Alaska: lo stato più freddo d'America ha emesso la sua prima allerta meteo per caldo estremo
Il fenomeno ha sorpreso l'Alaska, lo stato più freddo degli Stati Uniti, dove le temperature hanno superato i 30 °C a giugno. Questo evento evidenzia vulnerabilità strutturali, rischi per la salute e nuove minacce idrologiche.

Lo scorso giugno, la città di Fairbanks, in Alaska, ha registrato temperature comprese tra i 29 e i 31 °C. Di fronte all’intensità del caldo per quella regione, il National Weather Service (NWS) ha emesso, per la prima volta nella storia di questa regione, un’allerta per caldo estremo. Sebbene non si tratti di record assoluti, si tratta comunque di un segnale evidente di un cambiamento nei modelli stagionali, come ha evidenziato The Washington Post.
Questo nuovo tipo di allerta sostituisce le precedenti “comunicazioni speciali” e prevede soglie specifiche: 29-31 °C nelle aree interne e 24-29 °C in quelle costiere. L’obiettivo è avvisare la popolazione e prevenire rischi per la salute, dai colpi di calore allo stress cardiovascolare.
L’urgenza di queste misure risiede nel fatto che l’Alaska si sta riscaldando da due a tre volte più rapidamente rispetto alla media globale. Le abitazioni, progettate per trattenere il calore, non sono attrezzate per affrontare ondate di caldo, e ciò aumenta il rischio sanitario. Va considerato che in molte zone non esiste alcun sistema di climatizzazione, e in queste condizioni le case si trasformano in veri e propri forni.
Perché proprio ora?
L’aumento delle temperature è legato a un fenomeno emblematico del cambiamento climatico: una cupola di calore, potenziata da un sistema di alta pressione che intrappola l’aria calda negli strati bassi, prolungando il caldo. In Alaska, questo schema si presenta con maggiore frequenza e persistenza rispetto al passato, come sottolinea Grist.
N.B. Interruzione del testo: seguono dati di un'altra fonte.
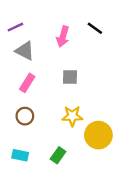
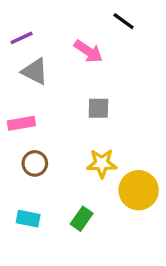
black line: (95, 28) -> (124, 21), moved
pink arrow: (63, 37) -> (88, 51), turned -72
pink rectangle: (27, 83) -> (21, 123), moved, turned 48

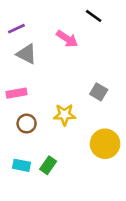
gray square: (98, 108) -> (99, 92), moved, turned 30
yellow star: (102, 163) -> (65, 115), moved
green rectangle: (82, 219) -> (48, 165), moved

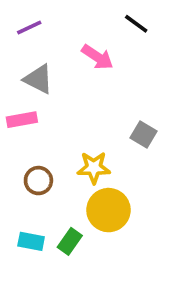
purple line: (16, 29) -> (29, 27), moved
pink rectangle: (16, 93) -> (22, 120), moved
yellow circle: (105, 144) -> (108, 210), moved

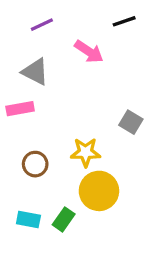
black line: (136, 24) -> (124, 21), turned -55
purple line: (29, 27) -> (42, 25), moved

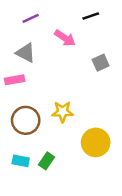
gray square: (131, 122) -> (101, 63), moved, turned 35
brown circle: (35, 164) -> (26, 120), size x1.5
yellow circle: (99, 191) -> (96, 142), moved

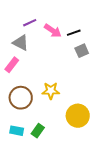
black line: (91, 16) -> (74, 33), moved
purple line: (31, 18) -> (30, 23), moved
pink rectangle: (15, 80) -> (12, 65), turned -42

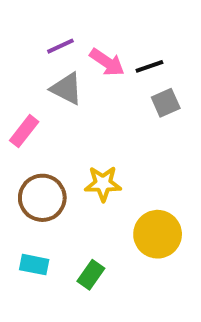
gray triangle: (21, 43) -> (67, 89), moved
green rectangle: (38, 131) -> (91, 275), moved

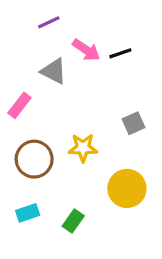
purple line: (60, 46) -> (49, 22), moved
gray square: (166, 103) -> (133, 123), moved
cyan rectangle: (34, 265) -> (28, 213), turned -30

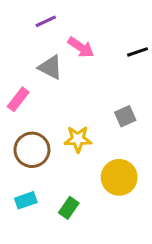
black line: (120, 53) -> (137, 52), moved

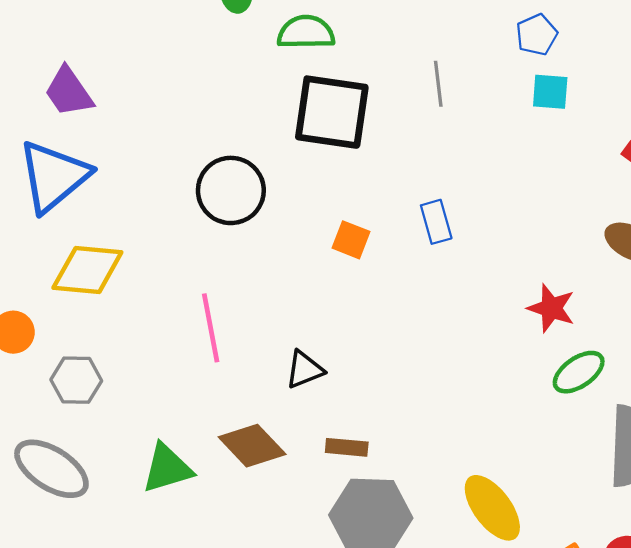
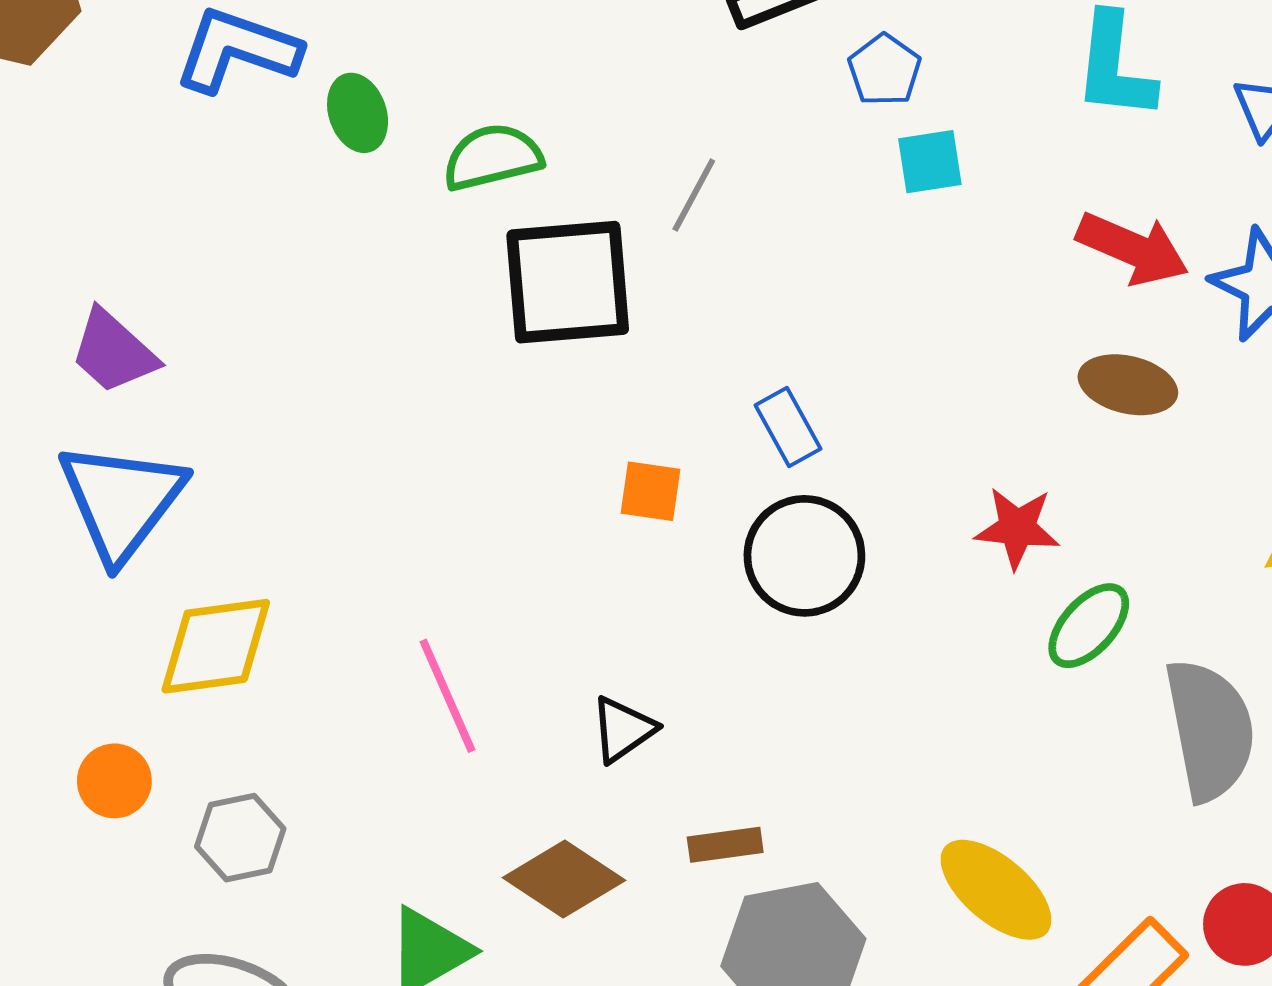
gray line: (438, 84) -> (694, 195), moved, turned 48
black circle: (231, 190) -> (804, 556), moved

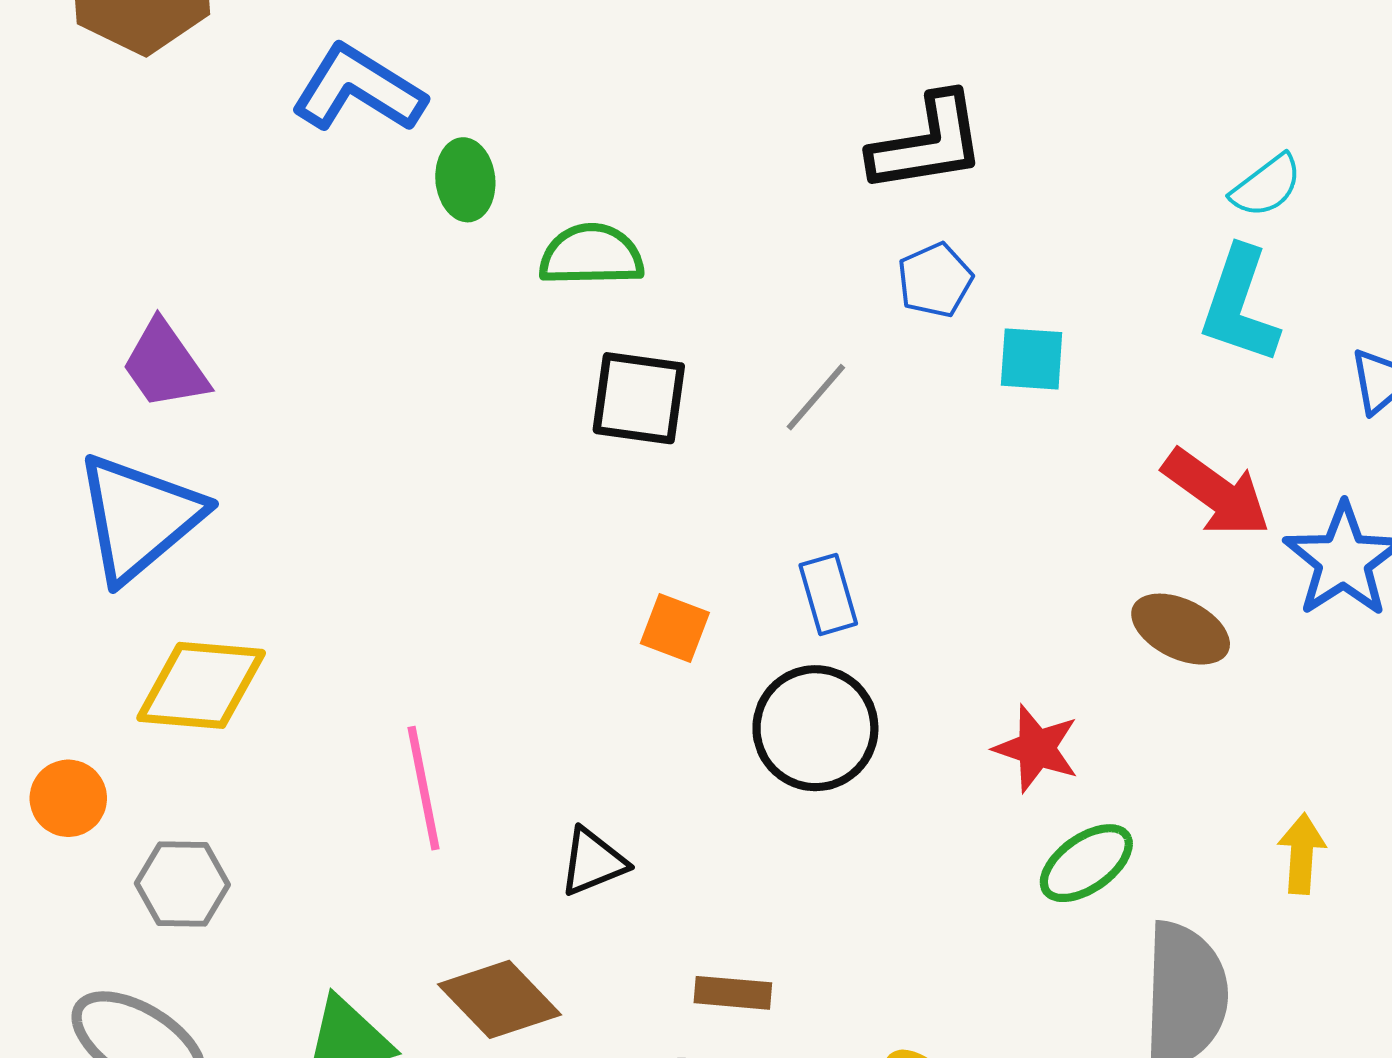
blue pentagon: (884, 70) -> (935, 280), moved
gray line: (694, 195) -> (816, 397), moved
black square: (568, 282) -> (639, 398), size x0.7
brown rectangle: (725, 845) -> (733, 993), moved

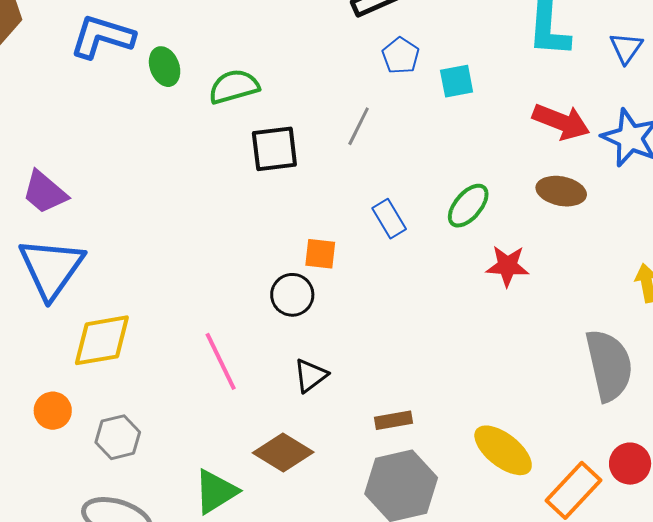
black circle: (815, 728) -> (292, 295), moved, size x0.7
green ellipse: (1086, 863) -> (468, 206), moved

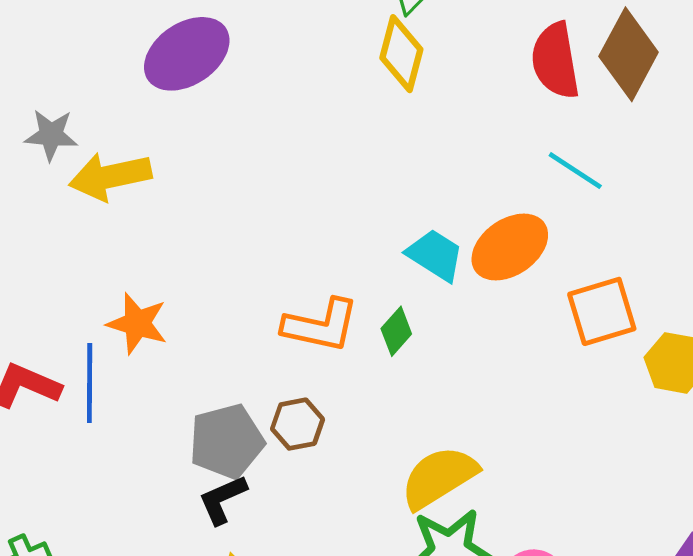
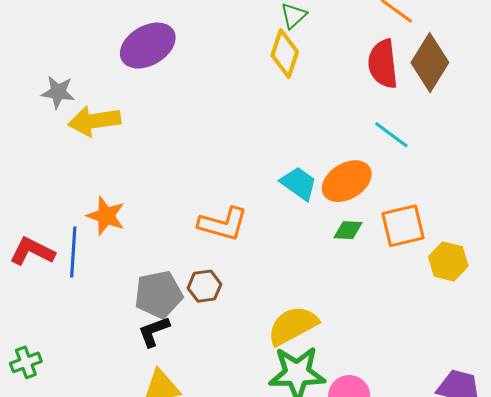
green diamond: (396, 331) -> (348, 230), moved, turned 48

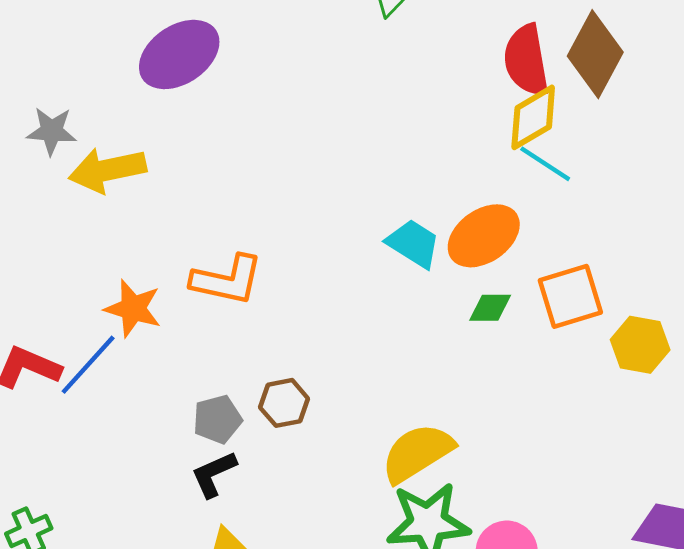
yellow diamond: (285, 54) -> (533, 117), moved, turned 45
orange L-shape: (223, 224) -> (227, 280), moved
blue line: (73, 252) -> (88, 365), turned 42
gray pentagon: (158, 294) -> (217, 419), size x0.7

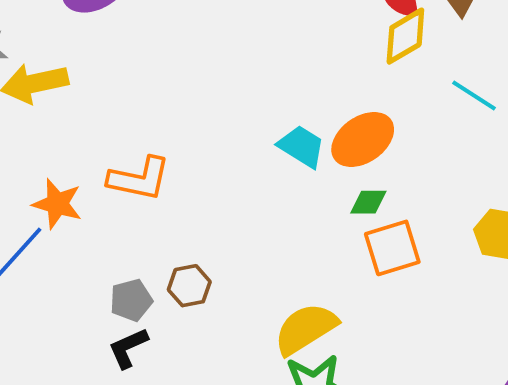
cyan line: (545, 164) -> (474, 95), moved
orange square: (570, 296) -> (392, 248), moved

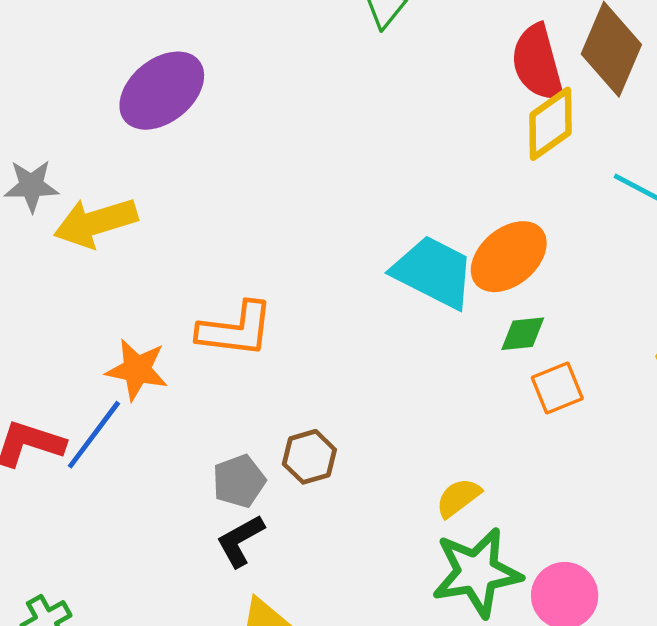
cyan trapezoid: (301, 146) -> (434, 272), size x1.4
orange square: (392, 248) -> (557, 388), size x0.7
yellow semicircle: (306, 329) -> (458, 498), size x0.6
For the first time, the National Weather Service office in Fairbanks, Alaska, has issued a Heat Advisory, marking a significant shift in how Alaskans are alerted to unusually warm conditions pic.twitter.com/JAHt00HPav
— Christian (@Superchri90) June 20, 2025
Uno studio scientifico recente pubblicato dall’Università di Fairbanks nel 2024 collega il riscaldamento accelerato alle alte latitudini con la perdita dell’albedo, cioè la capacità delle superfici ghiacciate di riflettere la luce solare. Meno ghiaccio significa più assorbimento di calore e, di conseguenza, ondate di caldo anche nelle regioni vicine al Circolo Polare Artico.
Inoltre, lo scioglimento improvviso dei ghiacci sta aumentando la portata dei fiumi glaciali, spingendo le autorità a emettere anche un’allerta per rischio di inondazioni insieme a quella per il caldo. Le acque salgono rapidamente, erodono le sponde e mettono a rischio strade e piccoli aeroporti.
Conseguenze per la salute
Il caldo estremo è considerato il fenomeno meteorologico più letale: colpisce cuore, reni e sistema respiratorio anche in ambienti con temperature solo moderatamente elevate. In Alaska, la popolazione non è acclimatata, e l’organismo impiega fino a due settimane per adattarsi, aumentando la vulnerabilità alle ondate di calore.

A Fairbanks e dintorni, i vigili del fuoco segnalano un aumento dei casi di colpo di calore, soprattutto tra anziani, sportivi e lavoratori all’aperto. La combinazione tra esposizione diretta al sole e riflesso dell’acqua aggrava il problema. L’allerta rappresenta un passo importante per aumentare la consapevolezza dei rischi legati al caldo anche nelle regioni fredde.
Inoltre, il pericolo si estende anche agli ambienti interni. La maggior parte delle case non è dotata di aria condizionata, sono costruite per trattenere il calore e, in presenza di fumo da incendi, spesso non possono nemmeno essere areate.
Questo le trasforma in ambienti insalubri. Con il caldo sempre più ricorrente in alcune aree dell’Alaska, si sta valutando l’introduzione di sistemi di climatizzazione anche negli edifici pubblici.